Vérification Équipement
À emporter
  • Un ballon de football standard, une taille 5 suffit largement au début
  • Un sol plat, intérieur ou extérieur
  • Dix minutes par jour, mieux vaut tous les jours qu’une longue séance unique
Inutile
  • Un ballon Freestyle spécial Low-Bounce pour débuter
  • Des chaussures Freestyle à semelle plate
  • Un programme d’entraînement avec coach

 

Sopot, décembre : 2 500 personnes retiennent leur souffle

Jesse Marlet, originaire des Pays-Bas, a remporté en décembre 2025 à Sopot, en Pologne, son deuxième titre mondial consécutif, réalisant le grand chelem : titre national, Super Ball World Open et championnat du monde la même année, sans perdre un seul battle. Plus de 2 500 spectateurs ont assisté à la finale, la plus grande affluence jamais enregistrée pour ce format. Isabel Wilkins, du Royaume-Uni, a décroché le titre chez les femmes.

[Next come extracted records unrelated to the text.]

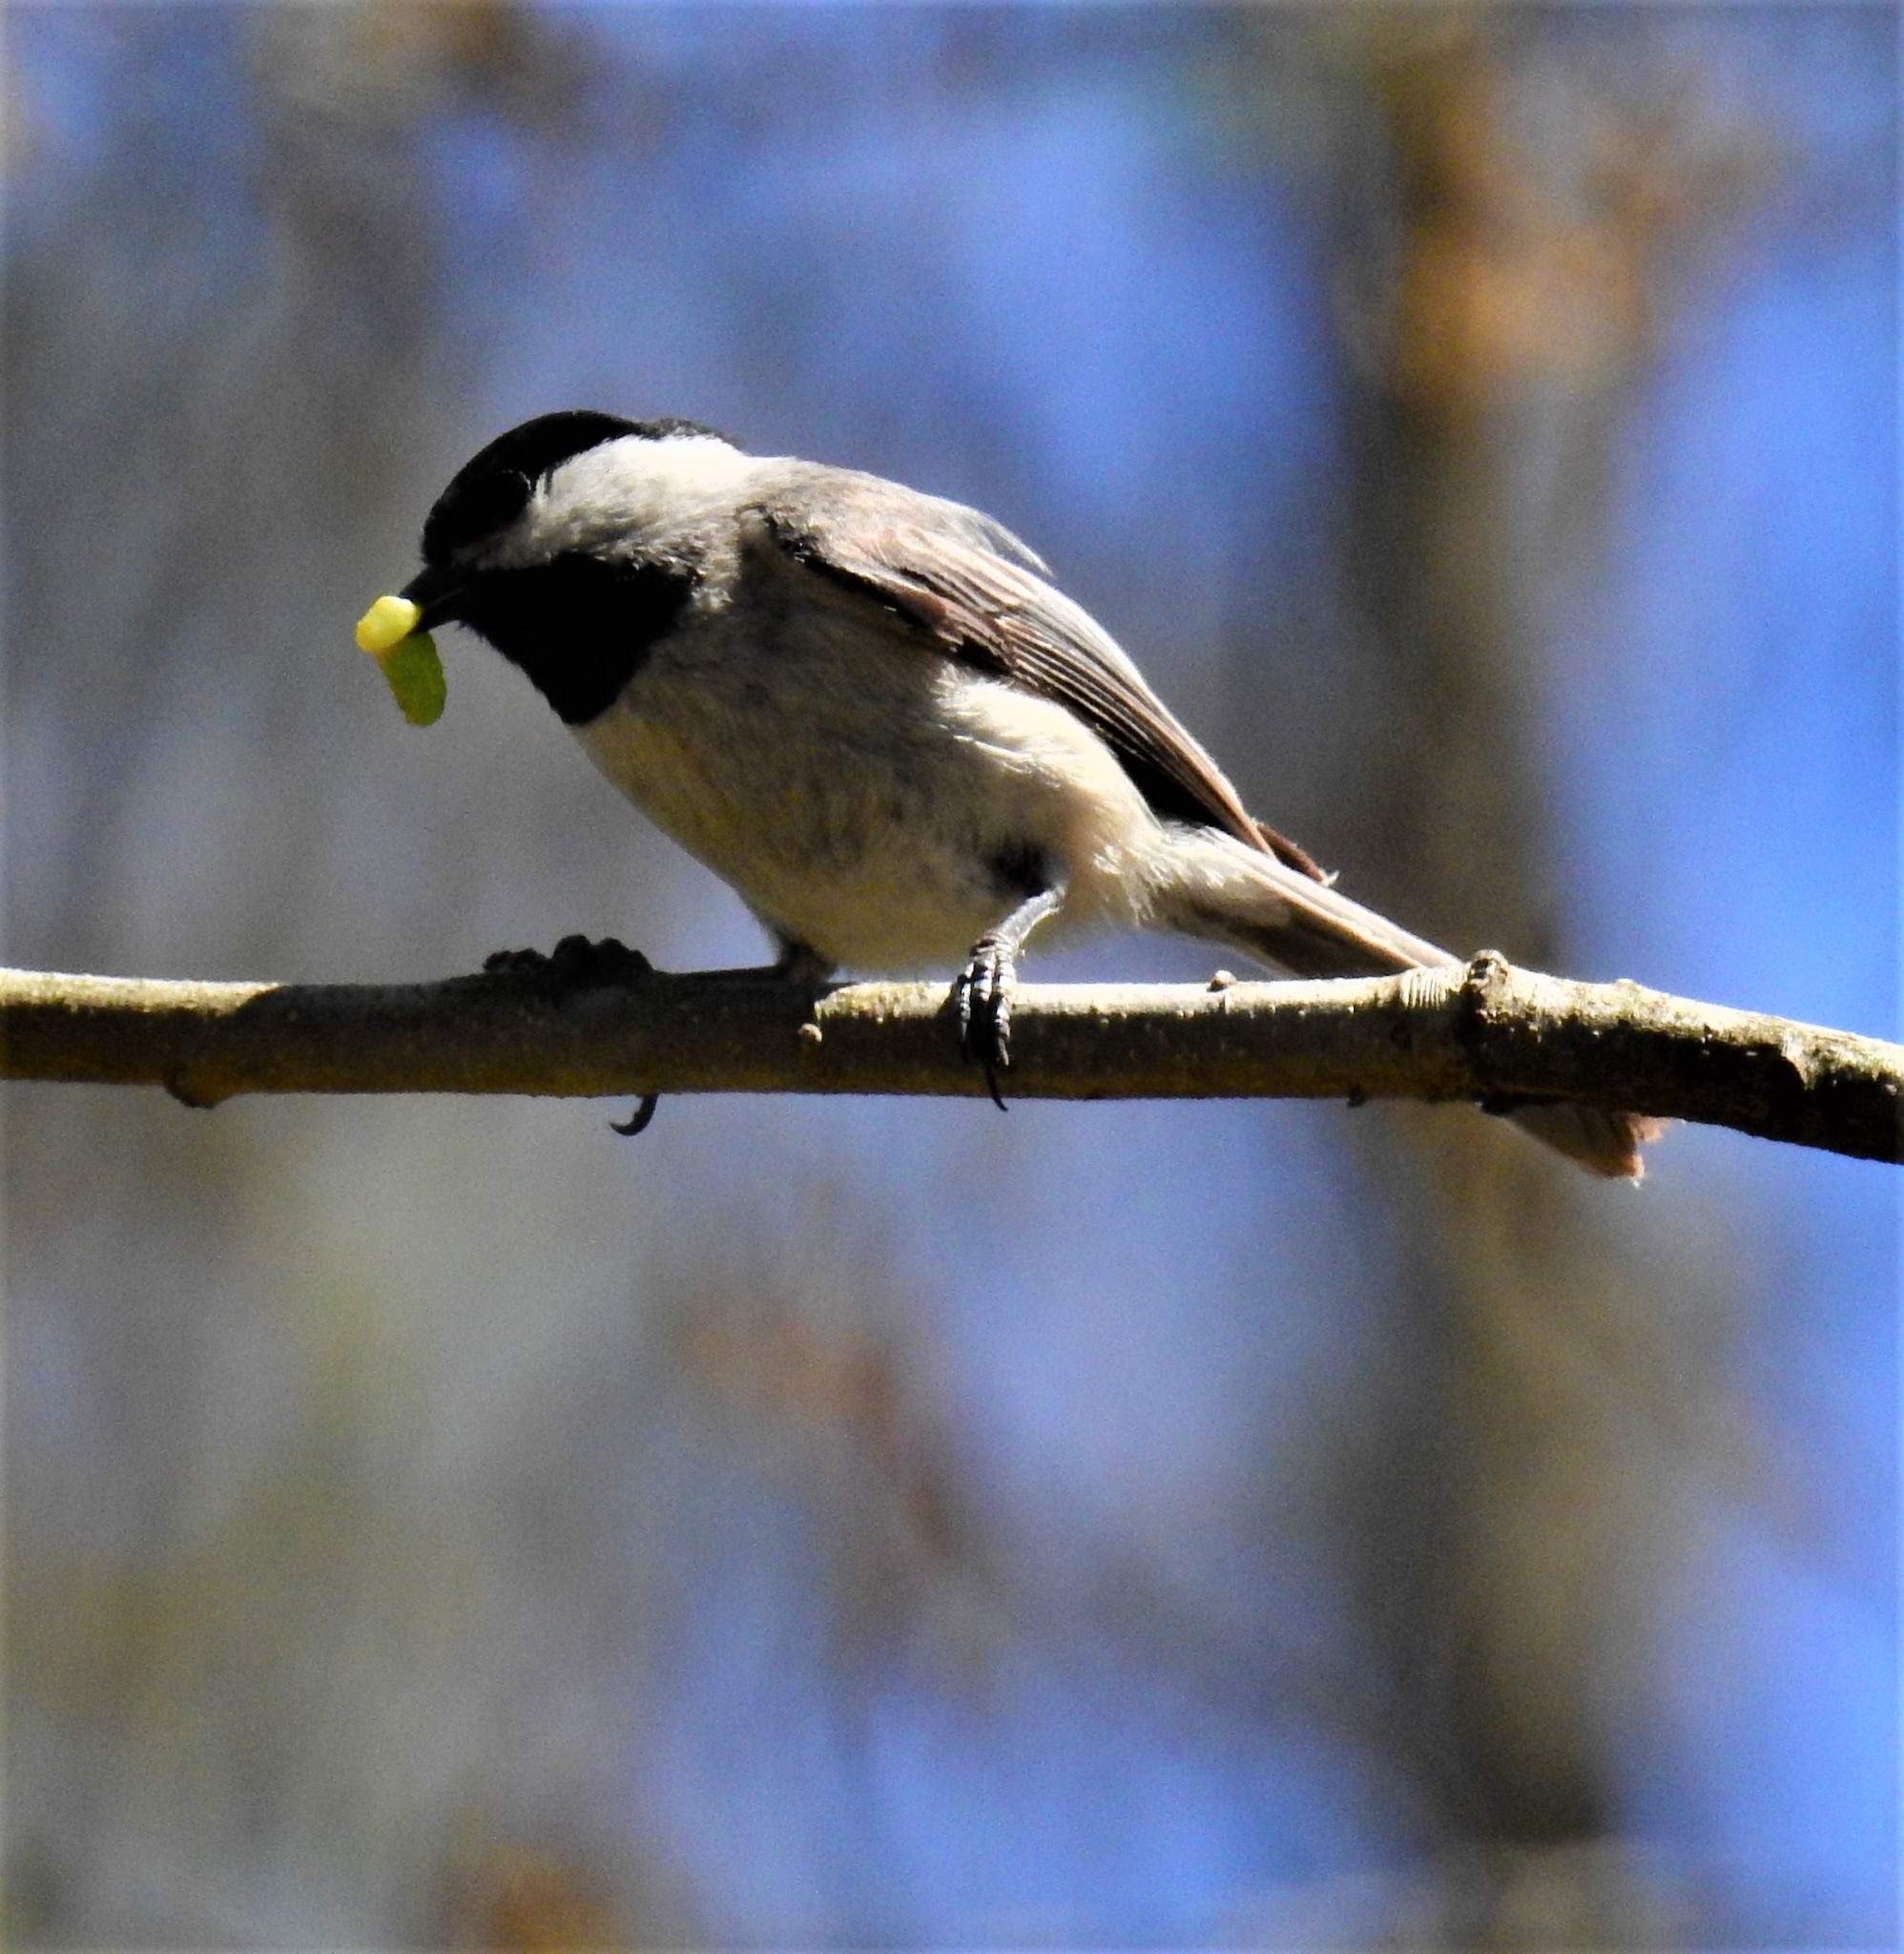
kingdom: Animalia
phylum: Chordata
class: Aves
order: Passeriformes
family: Paridae
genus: Poecile
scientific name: Poecile carolinensis
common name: Carolina chickadee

Ce qui distingue l’élite mondiale des amateurs de freestyle, ce n’est rarement le nombre de figures. Ce sont les transitions entre elles : des Lowers aux Uppers en passant par les Sitdowns, sans que le ballon ne touche jamais le sol quand il ne le doit pas. Ces transitions sont justement un objectif d’entraînement plus réaliste pour toi que la prochaine figure spectaculaire.

J’ai regardé la finale en replay et ce n’est qu’après la troisième vision que j’ai réalisé avoir retenu mon souffle tout du long. Je n’étais pas présent en direct. Cela en dit plus sur le format que n’importe quel chiffre de fréquentation.

2.500+
spectateurs en finale du championnat du monde 2025 à Sopot, record pour le format
3 Min.
durée d’un battle en duel direct entre deux freestylers
5
familles de figures officielles : Lowers, Uppers, Sitdowns, Ground Moves, Blocking

 

Comment le freestyle football affine ton sens du timing

Le freestyle football ne remplace pas l’entraînement d’endurance ni la base de force. Mais il comble une lacune que l’entraînement athlétique classique néglige souvent : le travail réactif des pieds dans des conditions en constante évolution. Ceux qui pratiquent l’escalade ou testent les souffleries indoor connaissent le principe : le corps apprend plus vite lorsque la tâche reste nouvelle et ne devient pas une routine répétitive.

Le transfert est concret. La sensibilité du pied aide pour les passes en sport collectif, l’équilibre pour l’escalade ou le skate, le temps de réaction partout où tu dois répondre à un stimulus changeant rapidement. Le piège : sans pratique régulière, l’effet diminue, tout comme pour le jonglage. Dix minutes par jour valent mieux qu’une heure le week-end.

Cool-down

Cliquez sur une question pour afficher la réponse.

As-tu besoin d’un ballon spécial pour le freestyle football ?
Non. Un ballon classique taille 5 suffit pour débuter. Les ballons à rebond réduit ne deviennent utiles que lorsque tu veux maîtriser des tricks plus avancés.
Combien de temps faut-il pour réussir ton premier *Around The World* ?
Avec dix minutes d’entraînement quotidien, la plupart des débutants y parviennent en dix à quatorze jours, le temps que le mouvement soit bien assimilé. Ceux qui ont sauté les étapes du *sit* et du *stoppe-pied* mettent généralement plus de temps.
Est-ce utile comme simple entraînement de coordination, sans ambition compétitive ?
Oui. Le classement mondial WFFA concerne l’élite de la discipline, mais pour ton entraînement, l’essentiel est que pied, œil et équilibre travaillent en harmonie. L’effet bénéfique est le même, que tu participes ou non à des battles.
Peut-on s’entraîner au jonglage et au freestyle football en parallèle ?
Oui, les deux disciplines se complètent bien car elles sollicitent des groupes musculaires différents. Alterne simplement entre les deux plutôt que de les enchaîner le même jour, pour éviter de fatiguer les mêmes chaînes musculaires.